**RECORDS SUPPLIED:**
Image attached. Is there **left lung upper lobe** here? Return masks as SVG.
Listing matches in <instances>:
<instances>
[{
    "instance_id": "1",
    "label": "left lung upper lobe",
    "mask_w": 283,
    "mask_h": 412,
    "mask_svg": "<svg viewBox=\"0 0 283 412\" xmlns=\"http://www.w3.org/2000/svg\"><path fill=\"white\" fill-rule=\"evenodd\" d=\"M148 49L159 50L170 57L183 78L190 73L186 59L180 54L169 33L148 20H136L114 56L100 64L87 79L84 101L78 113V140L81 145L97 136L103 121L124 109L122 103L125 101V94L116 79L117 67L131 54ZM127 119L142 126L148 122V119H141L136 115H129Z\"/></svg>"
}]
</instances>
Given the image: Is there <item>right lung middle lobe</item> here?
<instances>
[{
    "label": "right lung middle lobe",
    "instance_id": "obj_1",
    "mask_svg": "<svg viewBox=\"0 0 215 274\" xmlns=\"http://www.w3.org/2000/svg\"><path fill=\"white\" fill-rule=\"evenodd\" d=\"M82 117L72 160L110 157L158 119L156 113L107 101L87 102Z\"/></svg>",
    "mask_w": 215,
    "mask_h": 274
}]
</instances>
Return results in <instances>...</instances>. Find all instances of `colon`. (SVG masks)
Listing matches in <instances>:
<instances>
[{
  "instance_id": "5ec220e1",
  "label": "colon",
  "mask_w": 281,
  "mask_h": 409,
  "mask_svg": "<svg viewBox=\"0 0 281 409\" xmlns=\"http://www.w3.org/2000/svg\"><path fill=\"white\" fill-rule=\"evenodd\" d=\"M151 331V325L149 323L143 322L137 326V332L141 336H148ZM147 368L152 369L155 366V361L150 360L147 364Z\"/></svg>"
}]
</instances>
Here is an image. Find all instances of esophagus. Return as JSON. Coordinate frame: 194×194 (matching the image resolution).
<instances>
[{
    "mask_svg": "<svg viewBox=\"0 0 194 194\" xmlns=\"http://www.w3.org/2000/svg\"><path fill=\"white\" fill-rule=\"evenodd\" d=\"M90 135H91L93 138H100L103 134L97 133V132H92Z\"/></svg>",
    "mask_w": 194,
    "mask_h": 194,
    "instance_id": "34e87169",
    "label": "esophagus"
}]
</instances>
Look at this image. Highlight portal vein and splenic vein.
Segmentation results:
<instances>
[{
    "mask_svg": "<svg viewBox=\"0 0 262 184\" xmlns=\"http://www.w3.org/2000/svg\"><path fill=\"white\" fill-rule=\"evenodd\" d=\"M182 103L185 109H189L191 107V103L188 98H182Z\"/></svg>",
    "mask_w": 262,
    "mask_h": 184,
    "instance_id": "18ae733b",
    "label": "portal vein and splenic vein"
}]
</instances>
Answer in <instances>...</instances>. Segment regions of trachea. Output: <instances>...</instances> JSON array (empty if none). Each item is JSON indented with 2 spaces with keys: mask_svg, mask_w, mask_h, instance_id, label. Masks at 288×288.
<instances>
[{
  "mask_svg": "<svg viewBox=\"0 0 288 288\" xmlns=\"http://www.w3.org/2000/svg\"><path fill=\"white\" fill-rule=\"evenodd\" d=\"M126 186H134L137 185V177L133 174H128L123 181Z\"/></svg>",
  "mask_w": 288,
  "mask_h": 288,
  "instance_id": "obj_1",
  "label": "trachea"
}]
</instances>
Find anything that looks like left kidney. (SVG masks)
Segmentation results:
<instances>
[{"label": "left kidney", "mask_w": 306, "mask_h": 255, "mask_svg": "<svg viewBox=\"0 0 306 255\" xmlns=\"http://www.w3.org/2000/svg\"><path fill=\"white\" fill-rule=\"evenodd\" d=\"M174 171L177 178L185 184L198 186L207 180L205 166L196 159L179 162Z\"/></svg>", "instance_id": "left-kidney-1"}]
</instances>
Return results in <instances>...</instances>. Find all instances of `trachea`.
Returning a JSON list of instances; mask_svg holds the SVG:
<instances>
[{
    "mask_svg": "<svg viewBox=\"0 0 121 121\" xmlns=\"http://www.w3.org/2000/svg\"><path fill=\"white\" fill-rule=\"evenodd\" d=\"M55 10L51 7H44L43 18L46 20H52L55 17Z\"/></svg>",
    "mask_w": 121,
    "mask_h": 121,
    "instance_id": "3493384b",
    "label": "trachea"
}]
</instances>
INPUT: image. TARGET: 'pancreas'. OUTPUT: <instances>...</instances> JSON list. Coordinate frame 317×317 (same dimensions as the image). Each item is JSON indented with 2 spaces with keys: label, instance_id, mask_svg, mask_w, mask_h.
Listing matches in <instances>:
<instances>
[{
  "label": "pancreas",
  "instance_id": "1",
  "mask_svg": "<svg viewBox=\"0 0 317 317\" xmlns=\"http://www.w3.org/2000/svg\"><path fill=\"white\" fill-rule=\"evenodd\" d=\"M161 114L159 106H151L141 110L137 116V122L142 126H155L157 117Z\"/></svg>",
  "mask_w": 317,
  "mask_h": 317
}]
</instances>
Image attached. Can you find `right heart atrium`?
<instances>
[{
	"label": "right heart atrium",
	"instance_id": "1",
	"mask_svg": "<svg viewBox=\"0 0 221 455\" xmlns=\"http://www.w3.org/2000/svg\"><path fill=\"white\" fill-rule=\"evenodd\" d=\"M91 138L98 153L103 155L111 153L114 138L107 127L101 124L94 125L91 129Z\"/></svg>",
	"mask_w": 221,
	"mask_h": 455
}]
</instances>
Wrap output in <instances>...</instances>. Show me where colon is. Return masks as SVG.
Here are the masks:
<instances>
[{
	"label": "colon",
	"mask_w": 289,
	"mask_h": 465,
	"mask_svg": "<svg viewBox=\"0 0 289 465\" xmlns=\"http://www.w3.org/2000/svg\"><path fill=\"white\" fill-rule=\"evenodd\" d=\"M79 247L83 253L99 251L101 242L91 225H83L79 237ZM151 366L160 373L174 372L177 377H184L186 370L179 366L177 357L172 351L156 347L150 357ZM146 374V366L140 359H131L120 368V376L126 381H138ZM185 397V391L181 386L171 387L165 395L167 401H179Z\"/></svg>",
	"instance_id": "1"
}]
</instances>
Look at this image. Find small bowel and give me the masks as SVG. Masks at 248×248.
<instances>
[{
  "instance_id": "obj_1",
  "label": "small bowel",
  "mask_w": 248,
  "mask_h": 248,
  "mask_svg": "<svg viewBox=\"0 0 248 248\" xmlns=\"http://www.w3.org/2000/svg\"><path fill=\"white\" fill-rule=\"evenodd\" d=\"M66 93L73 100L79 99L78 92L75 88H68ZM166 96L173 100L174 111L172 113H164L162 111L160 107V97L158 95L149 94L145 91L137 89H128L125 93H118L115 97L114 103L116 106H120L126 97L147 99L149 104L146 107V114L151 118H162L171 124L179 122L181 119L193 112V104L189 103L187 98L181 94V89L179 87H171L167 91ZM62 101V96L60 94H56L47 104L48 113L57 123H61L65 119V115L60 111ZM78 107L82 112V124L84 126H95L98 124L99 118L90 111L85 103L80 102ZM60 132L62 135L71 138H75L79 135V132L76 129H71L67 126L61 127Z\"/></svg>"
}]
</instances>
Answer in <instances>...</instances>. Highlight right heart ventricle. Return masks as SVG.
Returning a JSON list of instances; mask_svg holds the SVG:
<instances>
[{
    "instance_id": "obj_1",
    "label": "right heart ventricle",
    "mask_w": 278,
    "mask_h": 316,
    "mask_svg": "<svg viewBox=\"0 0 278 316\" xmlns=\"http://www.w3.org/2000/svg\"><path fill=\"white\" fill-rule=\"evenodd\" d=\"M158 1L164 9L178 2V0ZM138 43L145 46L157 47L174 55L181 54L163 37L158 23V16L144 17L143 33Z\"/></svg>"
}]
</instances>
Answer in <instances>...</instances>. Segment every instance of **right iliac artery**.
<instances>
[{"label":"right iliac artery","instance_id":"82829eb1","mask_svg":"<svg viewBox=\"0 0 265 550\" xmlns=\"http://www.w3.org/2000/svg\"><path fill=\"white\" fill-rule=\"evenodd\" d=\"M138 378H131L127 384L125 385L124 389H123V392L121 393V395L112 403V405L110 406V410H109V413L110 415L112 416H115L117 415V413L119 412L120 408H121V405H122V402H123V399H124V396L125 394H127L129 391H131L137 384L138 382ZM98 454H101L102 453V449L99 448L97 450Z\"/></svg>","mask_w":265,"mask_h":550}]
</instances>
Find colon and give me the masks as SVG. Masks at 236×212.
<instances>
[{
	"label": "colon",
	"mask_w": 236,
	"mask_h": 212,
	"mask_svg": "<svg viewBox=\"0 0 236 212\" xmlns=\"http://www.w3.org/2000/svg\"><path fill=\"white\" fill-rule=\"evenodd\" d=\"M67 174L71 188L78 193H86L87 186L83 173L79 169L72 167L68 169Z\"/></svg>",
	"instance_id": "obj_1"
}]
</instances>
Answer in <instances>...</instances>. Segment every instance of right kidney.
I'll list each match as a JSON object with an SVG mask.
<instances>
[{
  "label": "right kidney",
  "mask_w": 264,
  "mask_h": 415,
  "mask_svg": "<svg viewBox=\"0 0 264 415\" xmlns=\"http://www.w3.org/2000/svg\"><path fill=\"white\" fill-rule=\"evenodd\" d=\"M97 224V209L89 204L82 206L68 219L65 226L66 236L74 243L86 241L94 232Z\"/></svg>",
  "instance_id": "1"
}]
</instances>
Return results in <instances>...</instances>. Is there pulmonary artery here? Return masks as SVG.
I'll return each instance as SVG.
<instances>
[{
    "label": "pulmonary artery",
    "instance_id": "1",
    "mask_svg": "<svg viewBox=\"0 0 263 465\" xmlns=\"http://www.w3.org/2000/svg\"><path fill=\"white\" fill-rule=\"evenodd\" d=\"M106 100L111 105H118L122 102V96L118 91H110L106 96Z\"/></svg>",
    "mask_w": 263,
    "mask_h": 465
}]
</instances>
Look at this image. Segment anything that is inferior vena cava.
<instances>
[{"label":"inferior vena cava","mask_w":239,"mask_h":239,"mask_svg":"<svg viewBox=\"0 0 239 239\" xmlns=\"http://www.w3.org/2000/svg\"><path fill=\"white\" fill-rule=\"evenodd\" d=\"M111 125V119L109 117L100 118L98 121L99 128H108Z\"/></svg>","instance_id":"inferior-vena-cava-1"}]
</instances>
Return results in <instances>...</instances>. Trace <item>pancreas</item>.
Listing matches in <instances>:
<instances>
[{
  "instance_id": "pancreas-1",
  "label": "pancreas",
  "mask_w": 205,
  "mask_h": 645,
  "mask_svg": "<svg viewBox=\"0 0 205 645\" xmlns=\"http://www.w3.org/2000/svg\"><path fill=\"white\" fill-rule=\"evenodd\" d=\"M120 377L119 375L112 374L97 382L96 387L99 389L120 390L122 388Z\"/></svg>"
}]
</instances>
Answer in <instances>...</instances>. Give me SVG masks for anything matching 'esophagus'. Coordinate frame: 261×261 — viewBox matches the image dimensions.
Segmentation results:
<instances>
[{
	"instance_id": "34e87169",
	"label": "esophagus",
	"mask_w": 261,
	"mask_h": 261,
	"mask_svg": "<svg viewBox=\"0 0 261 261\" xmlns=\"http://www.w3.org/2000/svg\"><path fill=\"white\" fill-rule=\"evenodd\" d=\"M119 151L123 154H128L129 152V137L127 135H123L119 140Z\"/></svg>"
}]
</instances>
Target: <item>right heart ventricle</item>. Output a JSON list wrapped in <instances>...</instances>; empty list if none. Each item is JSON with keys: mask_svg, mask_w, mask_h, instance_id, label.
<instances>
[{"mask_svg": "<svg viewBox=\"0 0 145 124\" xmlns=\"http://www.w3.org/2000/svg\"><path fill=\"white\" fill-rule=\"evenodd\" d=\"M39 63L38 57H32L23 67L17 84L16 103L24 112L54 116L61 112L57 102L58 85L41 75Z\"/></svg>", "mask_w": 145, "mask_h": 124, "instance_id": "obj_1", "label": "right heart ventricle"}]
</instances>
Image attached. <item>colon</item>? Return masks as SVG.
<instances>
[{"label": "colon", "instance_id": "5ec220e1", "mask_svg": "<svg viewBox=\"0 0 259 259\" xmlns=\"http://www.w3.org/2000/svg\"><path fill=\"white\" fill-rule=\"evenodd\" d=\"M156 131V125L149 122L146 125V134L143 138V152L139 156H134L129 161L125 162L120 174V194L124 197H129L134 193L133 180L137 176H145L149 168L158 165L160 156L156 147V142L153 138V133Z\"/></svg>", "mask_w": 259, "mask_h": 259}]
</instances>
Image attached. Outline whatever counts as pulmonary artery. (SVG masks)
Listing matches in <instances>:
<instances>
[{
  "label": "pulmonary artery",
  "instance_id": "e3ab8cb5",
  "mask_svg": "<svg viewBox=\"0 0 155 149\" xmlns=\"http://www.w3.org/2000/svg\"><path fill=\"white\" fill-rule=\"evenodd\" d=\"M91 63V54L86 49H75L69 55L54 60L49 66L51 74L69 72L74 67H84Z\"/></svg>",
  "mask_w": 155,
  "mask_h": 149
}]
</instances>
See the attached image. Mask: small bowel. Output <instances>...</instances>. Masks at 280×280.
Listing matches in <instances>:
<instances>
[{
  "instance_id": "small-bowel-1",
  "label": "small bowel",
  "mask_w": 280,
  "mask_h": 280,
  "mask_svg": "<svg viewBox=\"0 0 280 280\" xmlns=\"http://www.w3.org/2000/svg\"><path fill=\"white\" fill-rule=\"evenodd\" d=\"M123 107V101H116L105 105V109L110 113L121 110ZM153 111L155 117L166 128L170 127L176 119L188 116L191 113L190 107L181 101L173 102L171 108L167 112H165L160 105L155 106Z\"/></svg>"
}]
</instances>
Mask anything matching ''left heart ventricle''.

**SET EXERCISE:** Copy out every line of the records above that contains the word "keys".

**WRITTEN SOLUTION:**
Answer in <instances>...</instances>. Segment regions of trachea. Output: <instances>...</instances> JSON array (empty if none). Each item is JSON indented with 2 spaces with keys: mask_svg, mask_w, mask_h, instance_id, label. Masks at 288×288.
INPUT: image. TARGET: 'pancreas'. OUTPUT: <instances>...</instances> JSON list. Coordinate frame 317×317 (same dimensions as the image). Each item is JSON indented with 2 spaces with keys: label, instance_id, mask_svg, mask_w, mask_h.
Target: <item>right heart ventricle</item>. Output a JSON list wrapped in <instances>...</instances>; empty list if none. Each item is JSON with keys: mask_svg, mask_w, mask_h, instance_id, label.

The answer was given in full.